▸ TASK REQUIREMENTS:
Repeat the lines from the very first one through the line containing "fremover gjennom de senere drillene.", including that line.

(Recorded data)
* * * *

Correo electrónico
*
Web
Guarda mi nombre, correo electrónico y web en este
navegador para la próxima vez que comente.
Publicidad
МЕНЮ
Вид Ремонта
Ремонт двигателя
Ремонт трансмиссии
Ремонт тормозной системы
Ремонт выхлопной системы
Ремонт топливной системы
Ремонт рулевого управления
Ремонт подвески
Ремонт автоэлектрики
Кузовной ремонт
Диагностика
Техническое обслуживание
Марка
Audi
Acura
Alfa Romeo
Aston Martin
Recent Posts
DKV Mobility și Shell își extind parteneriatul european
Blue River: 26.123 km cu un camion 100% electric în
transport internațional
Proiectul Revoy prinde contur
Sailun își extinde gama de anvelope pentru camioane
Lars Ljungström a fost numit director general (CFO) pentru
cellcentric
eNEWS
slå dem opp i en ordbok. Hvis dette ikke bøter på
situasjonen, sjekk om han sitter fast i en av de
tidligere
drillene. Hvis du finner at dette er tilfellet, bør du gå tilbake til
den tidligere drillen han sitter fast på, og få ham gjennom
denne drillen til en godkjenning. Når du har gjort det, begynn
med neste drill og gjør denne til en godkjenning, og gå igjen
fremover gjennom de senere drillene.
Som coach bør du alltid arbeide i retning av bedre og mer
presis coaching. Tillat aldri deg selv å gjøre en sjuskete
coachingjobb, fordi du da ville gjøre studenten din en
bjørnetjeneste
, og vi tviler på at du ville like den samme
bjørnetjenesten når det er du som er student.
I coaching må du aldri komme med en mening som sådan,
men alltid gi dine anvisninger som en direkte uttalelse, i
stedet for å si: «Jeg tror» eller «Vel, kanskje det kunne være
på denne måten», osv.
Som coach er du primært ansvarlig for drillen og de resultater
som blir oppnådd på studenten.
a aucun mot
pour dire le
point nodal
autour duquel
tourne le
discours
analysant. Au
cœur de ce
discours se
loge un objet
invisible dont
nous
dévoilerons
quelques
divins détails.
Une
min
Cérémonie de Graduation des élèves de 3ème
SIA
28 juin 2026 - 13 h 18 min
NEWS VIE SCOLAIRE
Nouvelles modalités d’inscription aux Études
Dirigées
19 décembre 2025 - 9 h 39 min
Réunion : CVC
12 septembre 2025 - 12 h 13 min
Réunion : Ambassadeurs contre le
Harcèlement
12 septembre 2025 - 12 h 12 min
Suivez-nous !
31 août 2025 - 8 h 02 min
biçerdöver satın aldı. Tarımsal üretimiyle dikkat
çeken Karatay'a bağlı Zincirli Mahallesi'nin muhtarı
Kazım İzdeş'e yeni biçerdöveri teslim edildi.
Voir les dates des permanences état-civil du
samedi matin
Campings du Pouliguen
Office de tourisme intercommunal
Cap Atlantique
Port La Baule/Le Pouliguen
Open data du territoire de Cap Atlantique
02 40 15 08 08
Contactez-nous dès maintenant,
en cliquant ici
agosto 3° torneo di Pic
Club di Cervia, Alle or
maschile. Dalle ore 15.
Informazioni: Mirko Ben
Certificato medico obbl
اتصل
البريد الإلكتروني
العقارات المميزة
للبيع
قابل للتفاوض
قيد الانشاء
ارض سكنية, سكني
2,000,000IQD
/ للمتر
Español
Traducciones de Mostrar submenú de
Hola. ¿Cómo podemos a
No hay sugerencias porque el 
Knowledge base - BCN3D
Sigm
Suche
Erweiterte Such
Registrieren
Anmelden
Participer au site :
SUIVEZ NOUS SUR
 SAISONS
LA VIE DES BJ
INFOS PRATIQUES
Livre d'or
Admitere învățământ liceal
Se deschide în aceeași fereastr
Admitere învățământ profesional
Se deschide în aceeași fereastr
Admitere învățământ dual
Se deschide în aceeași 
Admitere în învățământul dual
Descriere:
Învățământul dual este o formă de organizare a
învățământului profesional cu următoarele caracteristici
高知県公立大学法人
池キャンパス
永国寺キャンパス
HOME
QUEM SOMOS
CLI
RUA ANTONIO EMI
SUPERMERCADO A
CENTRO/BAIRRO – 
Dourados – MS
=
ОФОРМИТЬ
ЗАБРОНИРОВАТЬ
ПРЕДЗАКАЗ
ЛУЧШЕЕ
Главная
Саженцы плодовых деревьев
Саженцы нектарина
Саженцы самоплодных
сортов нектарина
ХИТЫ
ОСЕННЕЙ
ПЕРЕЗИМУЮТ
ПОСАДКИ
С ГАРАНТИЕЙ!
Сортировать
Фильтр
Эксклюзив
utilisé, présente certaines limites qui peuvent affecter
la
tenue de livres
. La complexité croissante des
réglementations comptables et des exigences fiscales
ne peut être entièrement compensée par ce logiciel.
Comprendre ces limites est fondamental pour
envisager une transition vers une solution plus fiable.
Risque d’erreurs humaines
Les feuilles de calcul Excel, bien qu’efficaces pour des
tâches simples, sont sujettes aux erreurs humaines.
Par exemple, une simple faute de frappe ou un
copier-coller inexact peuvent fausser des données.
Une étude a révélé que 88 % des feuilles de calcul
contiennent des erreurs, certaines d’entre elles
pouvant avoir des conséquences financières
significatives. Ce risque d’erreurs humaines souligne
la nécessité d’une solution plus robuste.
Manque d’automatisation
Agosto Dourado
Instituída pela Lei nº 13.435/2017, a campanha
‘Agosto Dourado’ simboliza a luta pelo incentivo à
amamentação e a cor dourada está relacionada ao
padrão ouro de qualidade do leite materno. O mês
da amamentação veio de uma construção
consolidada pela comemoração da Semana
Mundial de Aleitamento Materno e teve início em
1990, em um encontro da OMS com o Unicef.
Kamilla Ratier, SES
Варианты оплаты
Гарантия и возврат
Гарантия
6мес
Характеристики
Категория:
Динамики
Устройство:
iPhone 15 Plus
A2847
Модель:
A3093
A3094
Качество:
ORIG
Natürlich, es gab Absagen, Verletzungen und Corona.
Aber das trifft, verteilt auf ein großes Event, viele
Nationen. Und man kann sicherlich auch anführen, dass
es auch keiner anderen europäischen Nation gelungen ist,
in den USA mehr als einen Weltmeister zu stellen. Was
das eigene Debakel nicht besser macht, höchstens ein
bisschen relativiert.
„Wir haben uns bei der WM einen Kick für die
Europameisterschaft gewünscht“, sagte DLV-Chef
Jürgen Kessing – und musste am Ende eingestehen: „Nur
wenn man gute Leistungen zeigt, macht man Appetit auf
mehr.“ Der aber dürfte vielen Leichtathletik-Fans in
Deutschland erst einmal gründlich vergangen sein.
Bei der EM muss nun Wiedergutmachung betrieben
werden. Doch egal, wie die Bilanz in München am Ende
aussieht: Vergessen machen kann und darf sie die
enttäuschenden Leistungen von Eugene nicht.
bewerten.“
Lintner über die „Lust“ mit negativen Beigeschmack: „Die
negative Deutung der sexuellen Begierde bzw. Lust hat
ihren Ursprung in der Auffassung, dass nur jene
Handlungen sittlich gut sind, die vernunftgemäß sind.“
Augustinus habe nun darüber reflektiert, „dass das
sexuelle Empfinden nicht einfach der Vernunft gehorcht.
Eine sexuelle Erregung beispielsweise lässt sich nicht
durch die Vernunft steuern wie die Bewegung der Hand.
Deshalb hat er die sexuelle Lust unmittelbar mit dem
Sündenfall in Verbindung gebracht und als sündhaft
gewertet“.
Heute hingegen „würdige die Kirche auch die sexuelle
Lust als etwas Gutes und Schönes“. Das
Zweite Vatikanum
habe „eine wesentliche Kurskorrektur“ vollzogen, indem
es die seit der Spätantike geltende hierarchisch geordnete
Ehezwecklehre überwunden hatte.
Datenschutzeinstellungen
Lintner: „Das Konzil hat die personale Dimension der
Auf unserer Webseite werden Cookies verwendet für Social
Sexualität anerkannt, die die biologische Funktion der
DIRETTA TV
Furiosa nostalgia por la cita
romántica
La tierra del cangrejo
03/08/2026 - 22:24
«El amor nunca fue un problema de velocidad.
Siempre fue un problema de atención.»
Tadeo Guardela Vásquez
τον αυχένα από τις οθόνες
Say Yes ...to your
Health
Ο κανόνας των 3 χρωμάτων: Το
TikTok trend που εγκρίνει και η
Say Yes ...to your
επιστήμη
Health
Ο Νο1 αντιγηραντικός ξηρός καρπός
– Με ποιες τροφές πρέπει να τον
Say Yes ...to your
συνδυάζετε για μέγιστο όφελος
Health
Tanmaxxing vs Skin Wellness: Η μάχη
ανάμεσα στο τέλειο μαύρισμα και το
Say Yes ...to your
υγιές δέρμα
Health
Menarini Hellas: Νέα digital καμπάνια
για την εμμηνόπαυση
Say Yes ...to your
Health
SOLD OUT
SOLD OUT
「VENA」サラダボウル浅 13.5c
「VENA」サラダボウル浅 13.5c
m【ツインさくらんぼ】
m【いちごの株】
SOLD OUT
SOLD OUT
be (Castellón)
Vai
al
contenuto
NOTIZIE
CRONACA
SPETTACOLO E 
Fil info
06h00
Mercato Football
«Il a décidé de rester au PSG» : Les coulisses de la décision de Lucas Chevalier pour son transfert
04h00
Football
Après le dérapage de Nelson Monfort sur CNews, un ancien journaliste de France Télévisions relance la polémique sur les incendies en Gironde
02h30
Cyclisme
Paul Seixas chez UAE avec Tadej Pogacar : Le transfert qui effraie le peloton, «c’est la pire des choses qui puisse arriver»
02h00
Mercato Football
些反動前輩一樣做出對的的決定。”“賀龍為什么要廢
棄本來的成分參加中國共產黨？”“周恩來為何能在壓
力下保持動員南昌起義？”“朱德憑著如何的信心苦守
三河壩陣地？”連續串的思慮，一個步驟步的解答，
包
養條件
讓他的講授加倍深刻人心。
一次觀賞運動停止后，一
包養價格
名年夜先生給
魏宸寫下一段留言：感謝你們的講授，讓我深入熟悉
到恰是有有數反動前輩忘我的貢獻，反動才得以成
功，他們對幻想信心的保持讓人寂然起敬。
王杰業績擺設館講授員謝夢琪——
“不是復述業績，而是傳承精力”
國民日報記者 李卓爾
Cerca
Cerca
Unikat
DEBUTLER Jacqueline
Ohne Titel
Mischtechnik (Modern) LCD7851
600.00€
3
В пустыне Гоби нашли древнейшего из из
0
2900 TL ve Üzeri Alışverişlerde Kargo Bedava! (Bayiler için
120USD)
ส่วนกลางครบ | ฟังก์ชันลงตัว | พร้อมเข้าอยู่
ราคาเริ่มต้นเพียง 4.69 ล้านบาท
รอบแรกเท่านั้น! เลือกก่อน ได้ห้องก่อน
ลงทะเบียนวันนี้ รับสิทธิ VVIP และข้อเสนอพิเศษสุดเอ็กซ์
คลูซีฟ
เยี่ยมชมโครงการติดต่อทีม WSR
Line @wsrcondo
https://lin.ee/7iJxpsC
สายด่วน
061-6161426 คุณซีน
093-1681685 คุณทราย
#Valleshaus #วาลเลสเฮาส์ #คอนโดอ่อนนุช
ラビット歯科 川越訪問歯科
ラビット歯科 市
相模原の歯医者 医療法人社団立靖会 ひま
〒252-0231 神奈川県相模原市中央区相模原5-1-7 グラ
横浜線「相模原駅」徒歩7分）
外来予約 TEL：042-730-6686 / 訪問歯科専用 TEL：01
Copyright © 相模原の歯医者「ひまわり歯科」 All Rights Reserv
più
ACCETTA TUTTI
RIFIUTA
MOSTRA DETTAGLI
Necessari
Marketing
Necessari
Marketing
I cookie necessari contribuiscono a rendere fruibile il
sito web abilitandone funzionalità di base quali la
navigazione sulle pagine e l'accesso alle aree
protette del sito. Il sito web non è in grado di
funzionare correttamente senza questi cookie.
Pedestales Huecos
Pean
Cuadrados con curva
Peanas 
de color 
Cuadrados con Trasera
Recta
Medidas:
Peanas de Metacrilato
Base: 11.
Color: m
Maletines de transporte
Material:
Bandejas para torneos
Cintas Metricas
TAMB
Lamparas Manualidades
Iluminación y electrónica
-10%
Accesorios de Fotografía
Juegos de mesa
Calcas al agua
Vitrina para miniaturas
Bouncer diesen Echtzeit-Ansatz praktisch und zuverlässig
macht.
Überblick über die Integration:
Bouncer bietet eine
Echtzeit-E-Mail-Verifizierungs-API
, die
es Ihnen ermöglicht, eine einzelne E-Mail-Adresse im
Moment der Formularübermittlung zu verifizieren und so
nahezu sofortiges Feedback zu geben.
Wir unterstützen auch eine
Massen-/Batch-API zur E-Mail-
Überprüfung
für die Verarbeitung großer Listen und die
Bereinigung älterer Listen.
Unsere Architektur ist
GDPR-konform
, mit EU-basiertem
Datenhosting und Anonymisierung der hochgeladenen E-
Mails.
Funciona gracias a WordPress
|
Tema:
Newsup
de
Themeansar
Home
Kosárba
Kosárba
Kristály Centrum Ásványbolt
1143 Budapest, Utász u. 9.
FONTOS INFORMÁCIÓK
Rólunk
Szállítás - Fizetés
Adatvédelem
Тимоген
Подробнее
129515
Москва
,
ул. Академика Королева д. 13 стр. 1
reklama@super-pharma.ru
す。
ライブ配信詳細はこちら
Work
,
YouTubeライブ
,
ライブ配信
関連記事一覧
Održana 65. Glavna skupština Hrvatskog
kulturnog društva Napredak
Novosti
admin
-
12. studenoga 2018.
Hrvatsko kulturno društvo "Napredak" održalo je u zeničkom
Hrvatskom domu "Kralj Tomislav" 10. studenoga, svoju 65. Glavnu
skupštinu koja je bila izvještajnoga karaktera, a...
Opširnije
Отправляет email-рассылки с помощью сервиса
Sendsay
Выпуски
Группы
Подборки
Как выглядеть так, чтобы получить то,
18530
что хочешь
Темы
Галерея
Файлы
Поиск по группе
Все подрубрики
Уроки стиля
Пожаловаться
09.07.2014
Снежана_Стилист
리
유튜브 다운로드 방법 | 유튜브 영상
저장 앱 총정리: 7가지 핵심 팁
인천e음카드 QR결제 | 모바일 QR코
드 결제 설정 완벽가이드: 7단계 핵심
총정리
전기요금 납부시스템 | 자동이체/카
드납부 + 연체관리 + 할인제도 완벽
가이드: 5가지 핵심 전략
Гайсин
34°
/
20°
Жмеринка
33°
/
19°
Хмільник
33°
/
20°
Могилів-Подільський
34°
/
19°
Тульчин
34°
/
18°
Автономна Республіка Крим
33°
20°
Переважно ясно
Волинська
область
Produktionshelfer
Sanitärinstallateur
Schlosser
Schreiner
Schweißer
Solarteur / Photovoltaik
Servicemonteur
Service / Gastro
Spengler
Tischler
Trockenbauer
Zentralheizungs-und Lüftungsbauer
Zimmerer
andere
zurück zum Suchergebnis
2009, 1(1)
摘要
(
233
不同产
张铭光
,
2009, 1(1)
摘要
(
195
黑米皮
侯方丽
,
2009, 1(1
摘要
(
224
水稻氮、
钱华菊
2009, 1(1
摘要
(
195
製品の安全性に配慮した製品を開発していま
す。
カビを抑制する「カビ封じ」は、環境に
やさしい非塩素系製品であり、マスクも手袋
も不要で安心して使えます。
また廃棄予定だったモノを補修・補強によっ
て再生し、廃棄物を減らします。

* * * *

▸ TASK SOLUTION:
Correo electrónico
*
Web
Guarda mi nombre, correo electrónico y web en este
navegador para la próxima vez que comente.
Publicidad
МЕНЮ
Вид Ремонта
Ремонт двигателя
Ремонт трансмиссии
Ремонт тормозной системы
Ремонт выхлопной системы
Ремонт топливной системы
Ремонт рулевого управления
Ремонт подвески
Ремонт автоэлектрики
Кузовной ремонт
Диагностика
Техническое обслуживание
Марка
Audi
Acura
Alfa Romeo
Aston Martin
Recent Posts
DKV Mobility și Shell își extind parteneriatul european
Blue River: 26.123 km cu un camion 100% electric în
transport internațional
Proiectul Revoy prinde contur
Sailun își extinde gama de anvelope pentru camioane
Lars Ljungström a fost numit director general (CFO) pentru
cellcentric
eNEWS
slå dem opp i en ordbok. Hvis dette ikke bøter på
situasjonen, sjekk om han sitter fast i en av de
tidligere
drillene. Hvis du finner at dette er tilfellet, bør du gå tilbake til
den tidligere drillen han sitter fast på, og få ham gjennom
denne drillen til en godkjenning. Når du har gjort det, begynn
med neste drill og gjør denne til en godkjenning, og gå igjen
fremover gjennom de senere drillene.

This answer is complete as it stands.